__Source text__.
The EEOC’s guidance does not have the force of law, however, it provides helpful insight about how the Commission may address these issues in the future.
DOL Decision
On July 29, 2021, the DOL announced a final rule to rescind an earlier rule, “Joint Employer Status under the Fair Labor Standards Act,” that took effect in March 2020. The prior rule established a four-factor balancing test for determining FLSA joint-employer status that was considered narrow and more employer-friendly. According to the DOL, the withdrawn rule “included a description of joint employment contrary to statutory language and Congressional intent” and “failed to take into account the department’s prior joint employment guidance.” The recission marks a return to a broader employee-friendly standard for determining joint employment that will classify more entities as joint employers, increasing potential liability for minimum wage and overtime violations. The rescission, issued July 29, takes effect September 28, 2021.
Court of Appeals Reverses Summary Judgment in Favor of Employer on Plaintiff’s FMLA Interference Claim
Ramji v. Hospital Housekeeping Sys., LLC, 992 F.3d 1233 (11th Cir. 2021)

__Task statement__. Continue the employment law update from the point where it stops. The rows come from a separate source.

Items from a data source:
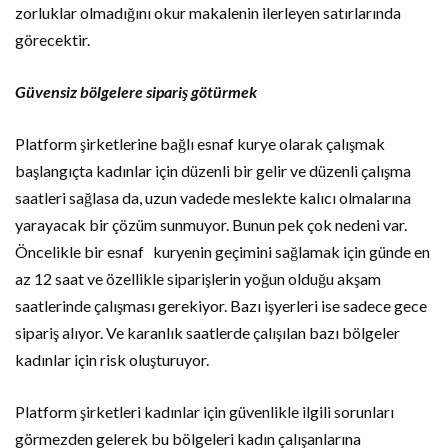
zorluklar olmadığını okur makalenin ilerleyen satırlarında
görecektir.
Güvensiz bölgelere sipariş götürmek
Platform şirketlerine bağlı esnaf kurye olarak çalışmak
başlangıçta kadınlar için düzenli bir gelir ve düzenli çalışma
saatleri sağlasa da, uzun vadede meslekte kalıcı olmalarına
yarayacak bir çözüm sunmuyor. Bunun pek çok nedeni var.
Öncelikle bir esnaf kuryenin geçimini sağlamak için günde en
az 12 saat ve özellikle siparişlerin yoğun olduğu akşam
saatlerinde çalışması gerekiyor. Bazı işyerleri ise sadece gece
sipariş alıyor. Ve karanlık saatlerde çalışılan bazı bölgeler
kadınlar için risk oluşturuyor.
Platform şirketleri kadınlar için güvenlikle ilgili sorunları
görmezden gelerek bu bölgeleri kadın çalışanlarına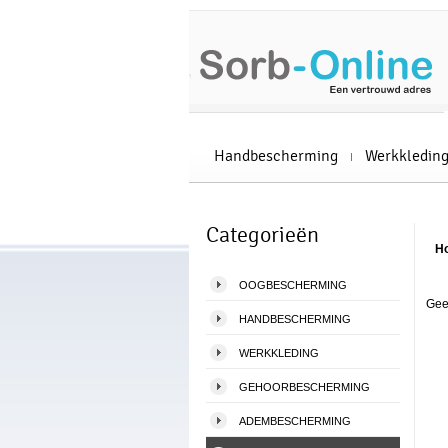
Handbescherming
Werkkledin
Categorieën
H
OOGBESCHERMING
Gee
HANDBESCHERMING
WERKKLEDING
GEHOORBESCHERMING
ADEMBESCHERMING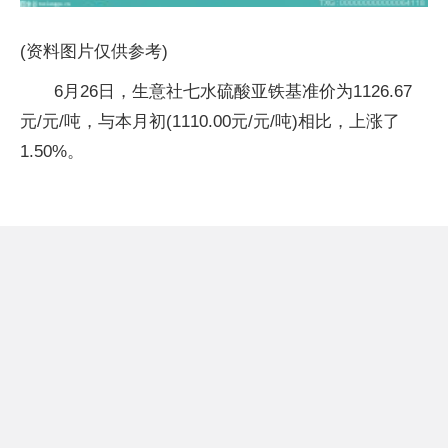
(资料图片仅供参考)
6月26日，生意社七水硫酸亚铁基准价为1126.67
元/元/吨，与本月初(1110.00元/元/吨)相比，上涨了
1.50%。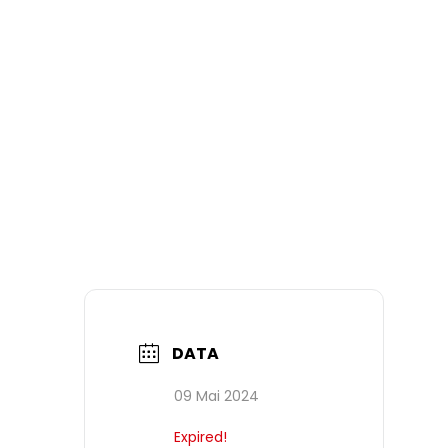
DATA
09 Mai 2024
Expired!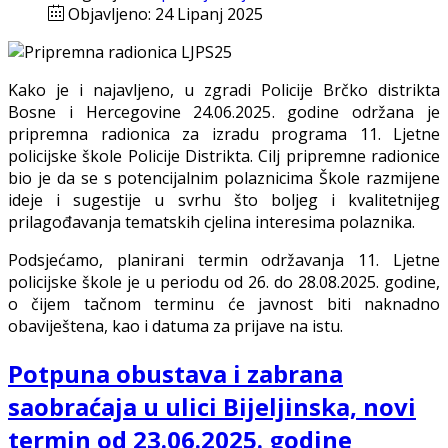
Objavljeno: 24 Lipanj 2025
Kako je i najavljeno, u zgradi Policije Brčko distrikta
Bosne i Hercegovine 24.06.2025. godine održana je
pripremna radionica za izradu programa 11. Ljetne
policijske škole Policije Distrikta. Cilj pripremne radionice
bio je da se s potencijalnim polaznicima Škole razmijene
ideje i sugestije u svrhu što boljeg i kvalitetnijeg
prilagođavanja tematskih cjelina interesima polaznika.
Podsjećamo, planirani termin održavanja 11. Ljetne
policijske škole je u periodu od 26. do 28.08.2025. godine,
o čijem tačnom terminu će javnost biti naknadno
obaviještena, kao i datuma za prijave na istu.
Potpuna obustava i zabrana
saobraćaja u ulici Bijeljinska, novi
termin od 23.06.2025. godine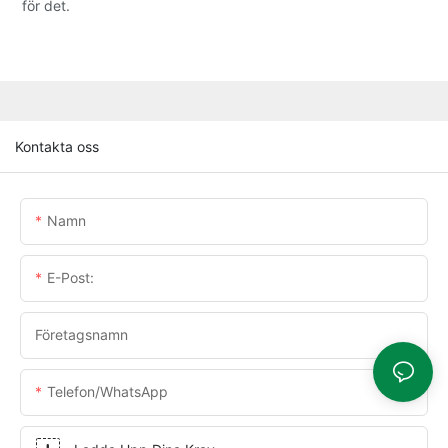
för det.
Kontakta oss
Namn
E-Post:
Företagsnamn
Telefon/WhatsApp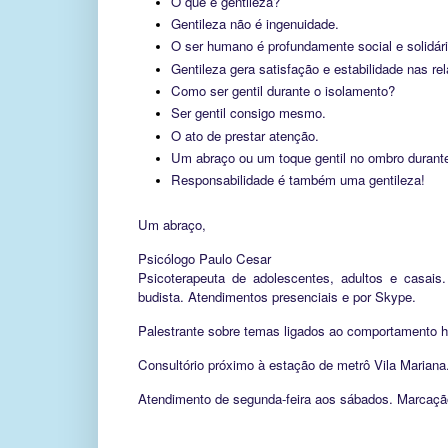
O que é gentileza?
Gentileza não é ingenuidade.
O ser humano é profundamente social e solidári
Gentileza gera satisfação e estabilidade nas r
Como ser gentil durante o isolamento?
Ser gentil consigo mesmo.
O ato de prestar atenção.
Um abraço ou um toque gentil no ombro durant
Responsabilidade é também uma gentileza!
Um abraço,
Psicólogo Paulo Cesar
Psicoterapeuta de adolescentes, adultos e casais
budista. Atendimentos presenciais e por Skype.
Palestrante sobre temas ligados ao comportamento h
Consultório próximo à estação de metrô Vila Marian
Atendimento de segunda-feira aos sábados.
Marcação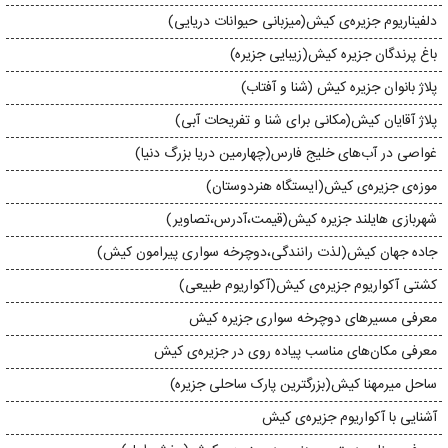
دلفیناریوم جزیره‌ی کیش(میزبانی حیوانات دریایی)
باغ پرندگان جزیره کیش(زیبایی‌ جزیره)
پلاژ بانوان جزیره‌ کیش (شنا و آفتاب)
پلاژ آقایان کیش(مکانی برای شنا و تفریحات آبی)
غواصی در آب‌های خلیج فارس(چهارمین دریا بزرگ دنیا)
موزه‌ی جزیره‌ی کیش(ایستگاه هنردوستان)
شهربازی هایلند جزیره‌ کیش(قیمت،آدرس،تصاویر)
جاده‌ جهان کیش(لذت رانندگی،دوچرخه سواری پیرامون کیش)
کشتی آکواریوم جزیره‌ی کیش(آکواریوم طبیعی)
معرفی مسیرهای دوچرخه سواری جزیره کیش
معرفی مکان‌های مناسب پیاده روی در جزیره‌ی کیش
ساحل‌ میرمهنا کیش(بزرگترین پارک ساحلی جزیره)
آشنایی با آکواریوم جزیره‌ی کیش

__Response__.
Court of Appeals reversed summary judgment in favor of employer on plaintiff’s FMLA interference claim, holding that plaintiff was entitled to notice of her FMLA rights even where plaintiff’s on-the-job injury was designated as a workers’ compensation claim. After plaintiff tripped and fell at work, injuring her knee, she was excused from work temporarily before being referred to physical therapy and restricted to light duty work. Plaintiff’s doctor subsequently cleared her at maximum medical improvement with a zero-percent impairment rating, and plaintiff attempted to return to regular-duty work but failed a physical “essential functions test,” resulting in her termination.
The 11th Circuit held that plaintiff’s original knee injury qualified as a “serious health condition” under the FMLA, and that plaintiff was therefore entitled to twelve weeks leave, despite receiving medical clearance at the conclusion of her workers’ comp claim. Because the employer oversaw plaintiff’s workers’ comp treatment, the Court reasoned, plaintiff had given her employer reasonable notice that she needed FMLA leave without an express request. The 11th Circuit remanded the case back to the district court for factual determinations regarding whether the employer’s failure to provide plaintiff FMLA notice prejudiced her ability to ultimately obtain reinstatement to her job.
Key Quotes/Takeaways:
- An employee is entitled to FMLA leave if she has a serious health condition that makes her unable to perform the functions of her position. A serious health condition means an illness, injury, impairment, or physical or mental condition that involves continuing treatment by a health care provider. To qualify as continuing treatment under FMLA regulations, treatment (1) must involve a period of incapacity of more than three consecutive, full calendar days, and (2) must require either (a) treatment by a healthcare provider at least twice within 30 days of the first day of incapacity or (b) treatment by a healthcare provider at least once that results in a regimen of continuing treatment under the supervision of the healthcare provider.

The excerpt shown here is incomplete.